---------- TEKST DO PRZECZYTANIA

Luzik  :Wink:  ja troche googlowalem na ten temat wiec wiem troche o tym utf8. Zas jesli wywoluje samo polecenie "man" to i tak mam krzaczki, dopiero przy wywolaniu np "man mc" wszystko gra. Jeszcze taki problem mialem, ze przy przejsciu na baselayout-2 czesto przy boocie i sprawdzaniu dysku polskie znaki sa kwadratami. Nawet wczesniej zalozylem posta w tej sprawie, do glowy mi nie przyszlo ze przy wywolaniu man + program bedzie wszystko poprawnie ;P

----------

## Ormin

soban_ twój skrypt przyniósł pożądany rezultat  Mam jednak jeszcze kilka problemów ze znakami. Chciałbym wyłączyć pisanie dziwnych znaków z altem które nie są polskie. Np. dla t:ŧ czy dla g:ŋ itd. Kolejna sprawa to literka k która ma rozmyte odnóża w operze oraz problemy z innymi dziwnie wyglądającymi znakami, naszczęście już nie tak jak było wcześniej. Podejrzewam, że to wina czcionek, ale zmieniałem już w Operze chyba wszystkie czcionki i jest to samo.

----------

## soban_

 *Ormin wrote:*   

> soban_ twój skrypt przyniósł pożądany rezultat  Mam jednak jeszcze kilka problemów ze znakami. Chciałbym wyłączyć pisanie dziwnych znaków z altem które nie są polskie. Np. dla t:ŧ czy dla g:ŋ itd. Kolejna sprawa to literka k która ma rozmyte odnóża w operze oraz problemy z innymi dziwnie wyglądającymi znakami, naszczęście już nie tak jak było wcześniej. Podejrzewam, że to wina czcionek, ale zmieniałem już w Operze chyba wszystkie czcionki i jest to samo.

--------------------
---------- DANE ŹRÓDŁOWE

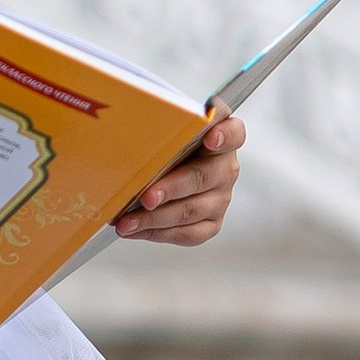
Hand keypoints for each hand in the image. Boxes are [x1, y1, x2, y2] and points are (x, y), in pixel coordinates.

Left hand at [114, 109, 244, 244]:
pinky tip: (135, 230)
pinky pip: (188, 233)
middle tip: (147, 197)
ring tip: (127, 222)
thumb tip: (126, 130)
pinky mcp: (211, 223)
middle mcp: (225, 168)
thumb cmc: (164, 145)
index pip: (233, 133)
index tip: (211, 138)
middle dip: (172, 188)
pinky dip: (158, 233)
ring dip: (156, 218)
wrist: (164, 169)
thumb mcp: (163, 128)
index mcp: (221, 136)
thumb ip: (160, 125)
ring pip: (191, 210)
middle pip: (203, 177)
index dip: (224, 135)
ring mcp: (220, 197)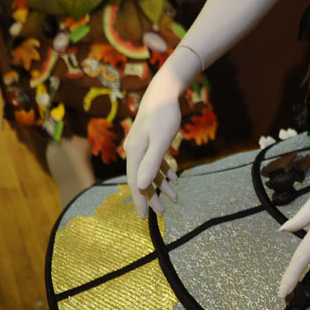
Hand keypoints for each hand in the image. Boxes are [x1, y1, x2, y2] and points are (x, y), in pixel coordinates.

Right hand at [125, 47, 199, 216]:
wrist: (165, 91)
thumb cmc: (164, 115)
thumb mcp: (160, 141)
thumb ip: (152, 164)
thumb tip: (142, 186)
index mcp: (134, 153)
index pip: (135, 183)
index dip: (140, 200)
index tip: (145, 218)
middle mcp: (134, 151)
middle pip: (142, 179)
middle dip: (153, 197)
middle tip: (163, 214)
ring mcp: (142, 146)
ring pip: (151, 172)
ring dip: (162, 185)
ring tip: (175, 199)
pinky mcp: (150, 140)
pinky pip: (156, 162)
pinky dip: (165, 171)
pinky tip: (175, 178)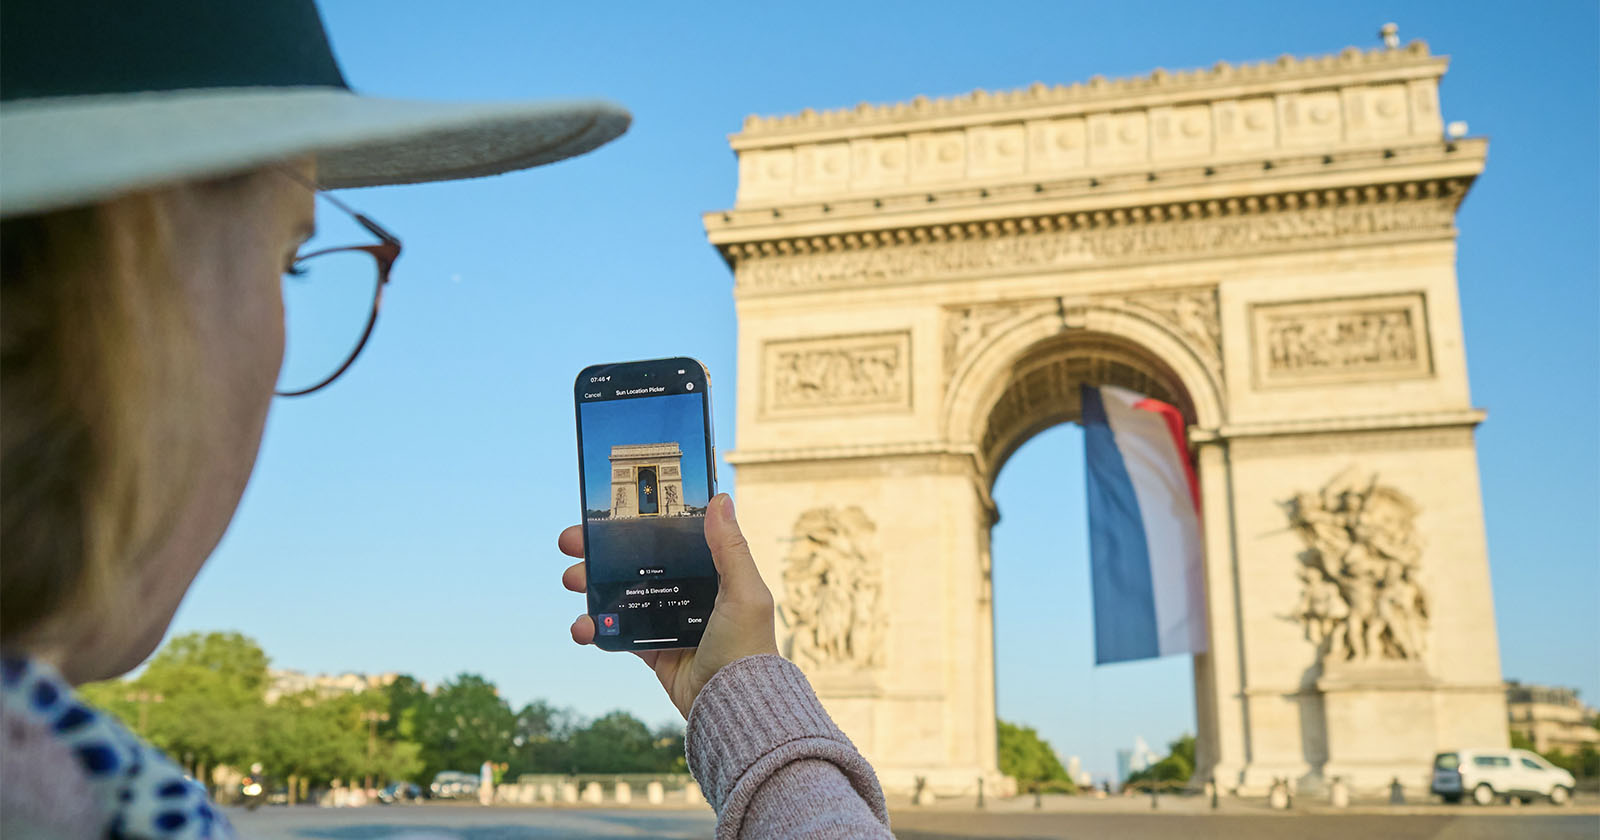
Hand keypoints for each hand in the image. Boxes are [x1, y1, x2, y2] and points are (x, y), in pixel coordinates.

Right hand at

--------------------
---------- DANE ŹRÓDŁOWE

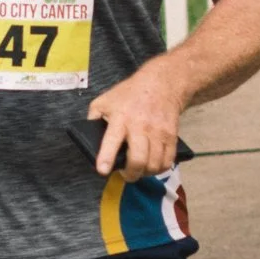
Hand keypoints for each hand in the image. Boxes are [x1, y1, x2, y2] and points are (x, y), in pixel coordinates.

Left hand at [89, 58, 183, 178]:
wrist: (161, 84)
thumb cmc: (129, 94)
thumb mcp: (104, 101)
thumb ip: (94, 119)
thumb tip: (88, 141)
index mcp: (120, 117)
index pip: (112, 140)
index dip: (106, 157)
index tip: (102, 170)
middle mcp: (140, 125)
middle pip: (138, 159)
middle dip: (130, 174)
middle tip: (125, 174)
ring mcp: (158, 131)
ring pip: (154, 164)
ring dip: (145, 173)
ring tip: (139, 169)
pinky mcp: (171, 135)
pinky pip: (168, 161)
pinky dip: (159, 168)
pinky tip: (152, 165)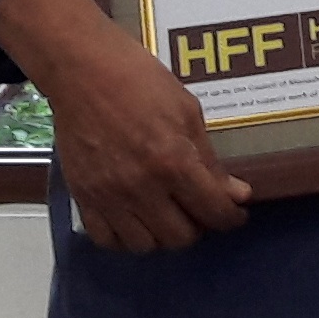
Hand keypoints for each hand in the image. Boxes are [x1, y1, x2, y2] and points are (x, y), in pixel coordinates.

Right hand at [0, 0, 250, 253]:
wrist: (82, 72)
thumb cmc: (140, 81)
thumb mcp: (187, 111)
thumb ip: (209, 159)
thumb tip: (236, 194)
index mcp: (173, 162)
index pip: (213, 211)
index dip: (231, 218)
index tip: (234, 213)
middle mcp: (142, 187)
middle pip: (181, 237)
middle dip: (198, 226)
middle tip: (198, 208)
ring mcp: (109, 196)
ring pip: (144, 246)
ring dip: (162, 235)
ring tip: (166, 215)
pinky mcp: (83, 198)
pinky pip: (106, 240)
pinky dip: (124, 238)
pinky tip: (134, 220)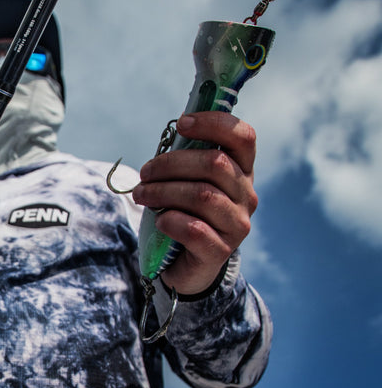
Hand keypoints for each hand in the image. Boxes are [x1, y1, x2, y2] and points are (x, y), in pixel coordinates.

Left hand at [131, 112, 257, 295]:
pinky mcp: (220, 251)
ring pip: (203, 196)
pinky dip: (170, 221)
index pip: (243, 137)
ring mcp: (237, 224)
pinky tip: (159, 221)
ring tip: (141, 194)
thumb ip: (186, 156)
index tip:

--------------------

**CEL ZADANIA**
W której przeglądarce, według tekstu o problemach z polskimi znakami, litera k ma rozmyte odnóża?

**ROZWIĄZANIE ZADANIA**
W Operze.